Michelle Lugton is a lead data scientist at Coles, where she uses advanced statistics to predict future business trends.
Ever wished you could predict the future? Right now, data scientists in every sector of the global economy are using business analytics to do just that.
Take the competitive world of supermarket retail, for instance, where companies like Coles and Woolworths are applying advanced analytics to look further ahead in their battle for customers. With the expertise of data scientists, they’re predicting trends and targeting customers with the right offer, at the right time, using the right channel.
We spoke with alumna Michelle Lugton to discover what it’s like to work as a data scientist and what analytical techniques you need for your big data career.
Before I started my Master of Business Analytics at La Trobe, I’d been in the analytics industry for over three years. I was working then as a strategy analyst at Crown Resorts. Back then, data science had become the newest buzz word – in fact, data scientist was coined as the sexiest job of the 21st century. So I wanted to be a data scientist. And doing the La Trobe course made me qualify for a job as a data scientist at Coles.
As a data scientist, I solve business problems by applying statistical and machine learning techniques. A typical day for me is meeting with stakeholders, understanding different challenges and opportunities for the business, then brainstorming with colleagues to see how we can use statistical and machine learning techniques to solve these problems.
I love seeing the power of numbers and how they can support or discredit a business claim.

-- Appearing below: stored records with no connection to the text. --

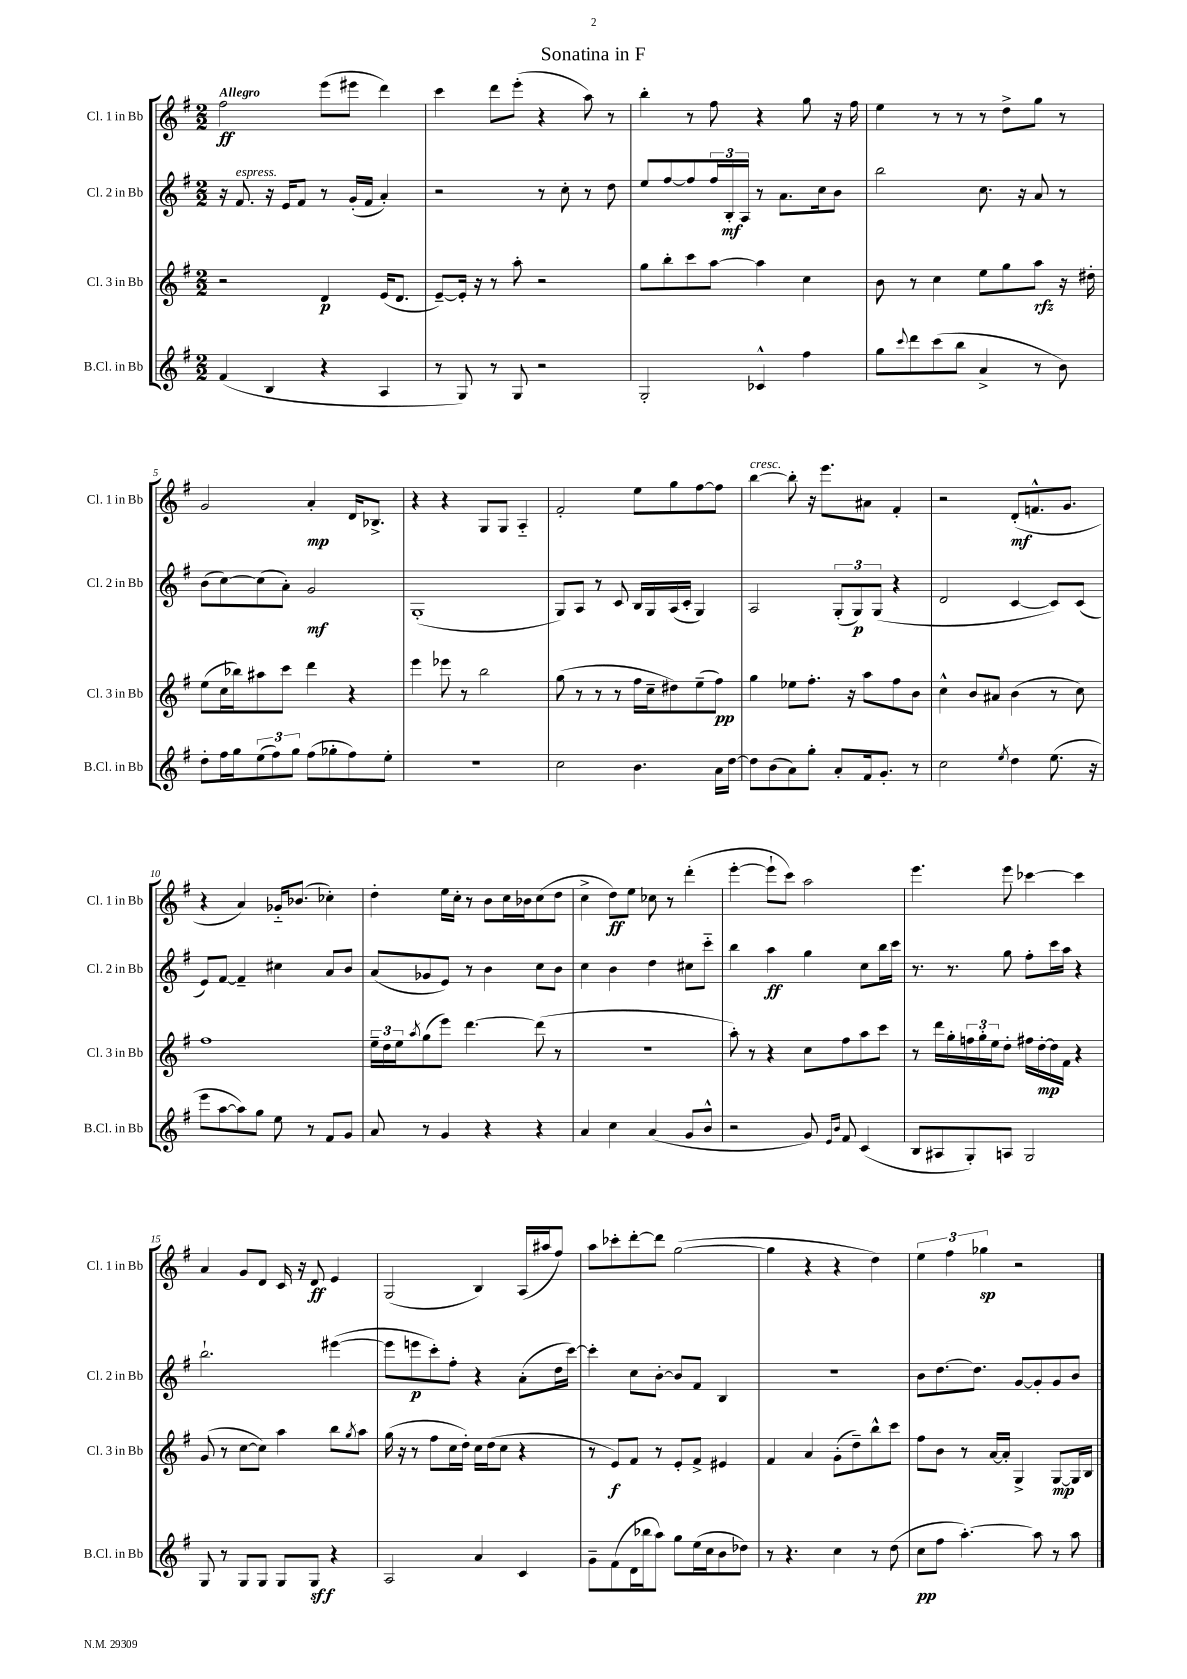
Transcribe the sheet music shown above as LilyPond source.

\header { title = "Sonatina in F" }
<<
\new StaffGroup <<
\new Staff = "s0" \with { instrumentName = "Cl. 1 in Bb" shortInstrumentName = "Cl. 1 in Bb" } {
    \clef treble \key g \major \numericTimeSignature \time 2/2 \tempo "Allegro"
    fis''2\ff e'''8( eis'''8 d'''4) |
    c'''4 d'''8 e'''8-.( r4 a''8) r8 |
    b''4-. r8 fis''8 r4 g''8 r16 fis''16 |
    e''4 r8 r8 r8 d''8-> g''8 r8 |
    g'2 a'4-.\mp d'16 bes8.-> |
    r4 r4 g8 g8 a4-_ |
    fis'2-. e''8 g''8 fis''8~ fis''8 |
    b''4~^\markup { \italic "cresc." } b''8-. r16 e'''8. ais'8 fis'4-. |
    r2 d'8-.\mf( f'8.-^ g'8. |
    r4 a'4) ges'16-_ bes'8.( ces''4-.) |
    d''4-. e''16 c''16-. r8 b'8 c''16 bes'16 c''8( d''8 |
    c''4-> d''8\ff) e''8 ces''8 r8 d'''4-.( |
    e'''4~-. e'''8-! c'''8) a''2 |
    e'''4. e'''8 ces'''4~ ces'''4 |
    a'4 g'8 d'8 c'16 r16 d'8\ff e'4 |
    g2( b4) a16( ais''16 fis''8) |
    a''8 ces'''8-. d'''8~-. d'''8 g''2~( |
    g''4 r4 r4 d''4) |
    \tuplet 3/2 { e''4 fis''4 ges''4\sp } r2 \bar "|." |
}
\new Staff = "s1" \with { instrumentName = "Cl. 2 in Bb" shortInstrumentName = "Cl. 2 in Bb" } {
    \clef treble \key g \major \numericTimeSignature \time 2/2
    r16 fis'8.^\markup { \italic "espress." } r16 e'16 fis'8 r8 g'16-.( fis'16 a'4-.) |
    r2 r8 c''8-. r8 d''8 |
    e''8 fis''8~ fis''8 \tuplet 3/2 { fis''16 b16-.\mf a16 } r8 a'8. c''16 b'8 |
    b''2 c''8. r16 a'8 r8 |
    b'8( c''8~) c''8( a'8-.) g'2\mf |
    g1-.( |
    g8) a8 r8 c'8 b16 g16 a16( c'16-. g4) |
    a2 \tuplet 3/2 { g8-.( g8\p) g8( } r4 |
    d'2 c'4~ c'8) c'8( |
    e'8) fis'8~ fis'4-- cis''4 a'8 b'8 |
    a'8( ges'8 e'8) r8 b'4 c''8 b'8 |
    c''4 b'4 d''4 cis''8 c'''8-_ |
    b''4 a''4\ff g''4 c''8 b''16 c'''16 |
    r8. r8. g''8 fis''8-. c'''16 a''16 r4 |
    b''2.-! eis'''4~( |
    eis'''8 e'''8\p c'''8-.) fis''8-. r4 a'8-.( d''16 c'''16~) |
    c'''4-. c''8 b'8~-. b'8 fis'8 b4 |
    r1 |
    b'8 d''8.~ d''8. g'8~ g'8-. g'8 b'8 \bar "|." |
}
\new Staff = "s2" \with { instrumentName = "Cl. 3 in Bb" shortInstrumentName = "Cl. 3 in Bb" } {
    \clef treble \key g \major \numericTimeSignature \time 2/2
    r2 d'4\p e'16( d'8. |
    e'8~--) e'16-. r16 r8 a''8-. r2 |
    g''8 b''8-. c'''8 a''8~ a''4 c''4 |
    b'8 r8 c''4 e''8 g''8 a''8\rfz r16 dis''16-. |
    e''8( c''16 bes''16) ais''8 c'''8 d'''4 r4 |
    e'''4 ees'''8 r8 b''2 |
    g''8( r8 r8 r8 fis''16 c''16-- dis''8) e''8--( fis''8\pp) |
    g''4 ees''8 fis''8.-. r16 a''8 fis''8 b'8 |
    c''4-^ b'8 ais'8 b'4( r8 c''8) |
    fis''1 |
    \tuplet 3/2 { e''16-- d''16 e''16 } \acciaccatura { a''8 } g''8( e'''8) d'''4.~ d'''8( r8 |
    r1 |
    a''8-.) r8 r4 c''8 fis''8 a''8 c'''8 |
    r8 d'''16 g''16-. \tuplet 3/2 { f''16 g''16-. e''16 } d''8-. fis''16 d''16~-.\mp d''16 fis'16 r4 |
    g'8( r8 c''8~ c''8) a''4 b''8 \acciaccatura { g''8 } a''8 |
    g''16( r16 r8 fis''8 c''16 d''16-.) c''16 d''16( c''8 r4 |
    r8 e'8\f) fis'8 r8 e'8-. fis'8-> eis'4 |
    fis'4 a'4 g'8-.( d''8--) b''8-^ c'''8 |
    fis''8 b'8 r8 a'16~ a'16-. g4-> g8~\mp g16 b16 \bar "|." |
}
\new Staff = "s3" \with { instrumentName = "B.Cl. in Bb" shortInstrumentName = "B.Cl. in Bb" } {
    \clef treble \key g \major \numericTimeSignature \time 2/2
    fis'4( b4 r4 a4 |
    r8 g8) r8 g8 r2 |
    g2-. ces'4-^ fis''4 |
    g''8 \appoggiatura { c'''8 } d'''8 c'''8( b''8 a'4-> r8 b'8) |
    d''8-. fis''16 g''16 \tuplet 3/2 { e''8( fis''8) g''8 } fis''8( ges''8-. fis''8) e''8-. |
    r1 |
    c''2 b'4. a'16 d''16~ |
    d''8 b'8( a'8) g''8-. a'8-. fis'16 g'8.-. r8 |
    c''2 \acciaccatura { e''8 } d''4 e''8.( r16 |
    e'''8 a''8~ a''8) g''8 e''8 r8 fis'8 g'8 |
    a'8 r8 g'4 r4 r4 |
    a'4 c''4 a'4( g'8 b'8-^ |
    r2 g'8) \grace { e'16 b'16 } fis'8 c'4( |
    b8 ais8 g8-.) a8 g2 |
    g8 r8 g8 g8 g8 g8\sff r4 |
    a2 a'4 c'4 |
    g'8-- fis'8( d'16 bes''16 a''8) g''8 e''16( c''16 b'8 des''8) |
    r8 r4. c''4 r8 d''8( |
    c''8\pp fis''8 a''4.~-.) a''8 r8 a''8 \bar "|." |
}
>>
>>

I also love that more and more companies understand the importance of business analytics, which means increasing demand for analysts and data scientists.
Having an understanding of which technique to use for which business problem is extremely important. The business problems that I worked on as an analyst were mostly descriptive (‘What has happened?’) and prescriptive (‘What should we do?’), but as a data scientist the problems are more predictive (‘What could happen?’) and prescriptive. My data scientist role also involves more coding and more advanced statistical techniques.
The most important skill I learned through the Master of Business Analytics was predictive analytics. It’s an advanced form of analytics that uses statistical and machine learning techniques to forecast future events. At Coles, we use predictive analytics in multiple projects. One of them is weather analytics, where we predict demand for a product category depending on the weather. Another example is to estimate the financial impact of a product being deleted and estimate to which products sales of the deleted product would transfer to.
At Coles, I also manage the Analytics Graduate Program and lead the R Mentoring Program. The Analytics Graduate Program aims to recruit young talent to our Advanced Analytics team and provide opportunities for university students to do work-integrated learning through industry placements. The R Mentoring Program is an initiative that aims to upskill Coles team members by teaching them to use R. I led and designed the structure of the program, including sessions for beginners on data manipulation and data visualisation. Over 30 team members from different teams at Coles have participated in the program so far.
Postgraduate study has kept my knowledge up-to-date with the latest trends in analytics and data science. Working full time, I’ve loved the flexibility of being able to do the course online, while knowing that I also have the option to attend classes after work. The campus is in the Melbourne CBD, which makes it convenient to go to uni if I require a consultation, or when there are events and opportunities to meet my lecturers and classmates.
If you’re fascinated by the power of data and analytics, then the Master of Business Analytics at La Trobe is the course for you. If you’re currently working, you don’t have to worry, as one of the best things about doing this course at La Trobe is the flexibility. You don’t even have to be in Melbourne to do the course. The academic staff are accommodating and always happy to help if you have any questions. There’s nothing you can’t achieve if you put your mind into it.